3. A book with 15 authors, The Squam Lake Report: Fixing the Financial System
I’m not joking about the 15 authors—this book has that many listed authors.  And it isn’t a collection of essays by 15 different people—it is one book with 15 authors.  So, with 15 authors, a veritable Who’s Who of the Monetary Economics world, it must be pretty impressive, right?  Sigh.  Forget about that cheer up line in the previous paragraph.  What a tedious book.  It reads like…a committee report.  Safe, dull, over-worked recommendations based on safe, dull detail-light explanations.  That’s what happens, I suppose, when 15 people co-author a book.  Who is the audience for this book?   I have no idea.  I assigned it in Money and Banking.  The chief virtue according to my students:  it’s short.  Hardly a ringing endorsement.  If this is the state of the art in thinking about how to find our way past the financial crisis, it’s time to despair.

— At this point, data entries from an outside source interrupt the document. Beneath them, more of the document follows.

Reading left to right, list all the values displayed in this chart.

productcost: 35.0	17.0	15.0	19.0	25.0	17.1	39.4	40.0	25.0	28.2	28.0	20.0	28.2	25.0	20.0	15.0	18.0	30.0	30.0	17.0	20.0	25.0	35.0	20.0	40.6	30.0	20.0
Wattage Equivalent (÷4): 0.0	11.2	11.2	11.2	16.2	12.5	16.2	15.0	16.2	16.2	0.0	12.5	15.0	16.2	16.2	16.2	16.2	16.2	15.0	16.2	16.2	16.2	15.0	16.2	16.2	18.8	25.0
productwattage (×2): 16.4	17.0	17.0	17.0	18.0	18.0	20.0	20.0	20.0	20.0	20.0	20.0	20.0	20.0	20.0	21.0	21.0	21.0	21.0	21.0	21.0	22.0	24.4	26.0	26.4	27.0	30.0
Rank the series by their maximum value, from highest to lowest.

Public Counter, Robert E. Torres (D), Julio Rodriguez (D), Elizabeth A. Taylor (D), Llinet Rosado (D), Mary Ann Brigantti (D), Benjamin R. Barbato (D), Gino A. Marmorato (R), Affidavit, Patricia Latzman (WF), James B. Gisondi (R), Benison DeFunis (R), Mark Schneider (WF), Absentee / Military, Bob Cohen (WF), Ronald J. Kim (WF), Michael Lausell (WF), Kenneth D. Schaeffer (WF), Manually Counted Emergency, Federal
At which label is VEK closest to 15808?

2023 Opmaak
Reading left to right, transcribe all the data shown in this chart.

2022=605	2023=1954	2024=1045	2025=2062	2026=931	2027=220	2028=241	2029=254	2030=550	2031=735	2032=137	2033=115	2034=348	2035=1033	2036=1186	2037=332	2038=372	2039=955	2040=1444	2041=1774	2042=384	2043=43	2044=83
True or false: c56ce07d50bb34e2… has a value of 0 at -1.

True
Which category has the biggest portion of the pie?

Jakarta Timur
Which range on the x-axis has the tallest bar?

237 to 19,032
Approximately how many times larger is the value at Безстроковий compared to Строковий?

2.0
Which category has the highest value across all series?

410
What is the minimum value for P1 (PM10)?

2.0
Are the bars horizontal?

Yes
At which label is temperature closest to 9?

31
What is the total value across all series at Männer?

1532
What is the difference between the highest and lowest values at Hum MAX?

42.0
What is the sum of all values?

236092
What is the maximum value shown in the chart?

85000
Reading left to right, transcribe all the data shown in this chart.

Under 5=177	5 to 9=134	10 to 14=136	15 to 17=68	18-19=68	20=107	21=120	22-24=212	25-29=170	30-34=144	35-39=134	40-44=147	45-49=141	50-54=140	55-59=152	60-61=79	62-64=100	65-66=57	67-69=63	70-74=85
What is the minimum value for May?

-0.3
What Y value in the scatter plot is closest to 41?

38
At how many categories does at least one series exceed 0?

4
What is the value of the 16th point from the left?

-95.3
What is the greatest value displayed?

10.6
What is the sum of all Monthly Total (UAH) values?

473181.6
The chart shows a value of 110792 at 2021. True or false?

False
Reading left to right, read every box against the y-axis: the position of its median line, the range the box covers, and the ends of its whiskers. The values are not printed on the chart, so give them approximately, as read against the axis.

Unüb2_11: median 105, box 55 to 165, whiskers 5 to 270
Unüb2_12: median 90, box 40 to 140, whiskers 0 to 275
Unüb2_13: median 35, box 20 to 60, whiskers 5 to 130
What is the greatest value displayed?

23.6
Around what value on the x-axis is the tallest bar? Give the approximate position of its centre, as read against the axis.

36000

But, cheer up.  At least there are technical economists working on detailed technical proposals which could clear up everything.

4. Acharaya, Cooley, Richardson, Walter, eds. Regulating Wall Street: The Dodd-Frank Act and the New Architecture of Global Finance
It’s pretty funny when you see a book with four editors and think, that’s not so bad compared to a book with 15 authors.  This book is economics for economists.  Technical economists.  Eighteen chapters with detailed analyses of the problems in the financial sector and detailed suggestions on what can be done. For example, one of the chapters describes an important idea thus: “Contingent capital (often referred to as reverse contingent convertible bonds or Coco bonds) constitutes a form of uninsured debt that converts automatically into equity when certain prespecified triggers are hit….Contingent capital is designed to facilitate a transfer of losses when a firms’ equity is being depleted by converting some debt into equity, thereby ensuring that the bank still maintains a sufficient level of capitalization.”  (Acharaya, Kulkarni and Richardson authored those sentences—a mere three authors!)  That’s an example of the sort of clever ideas which are being floated these days.  And if you liked those two sentences, then this book is for you.  If you skipped them, then walk on by, but while strolling past those guys in the white lab coats:

Cheer up!  With economists working hard at solving the big problems in the big, bad world, there is every reason to be happy.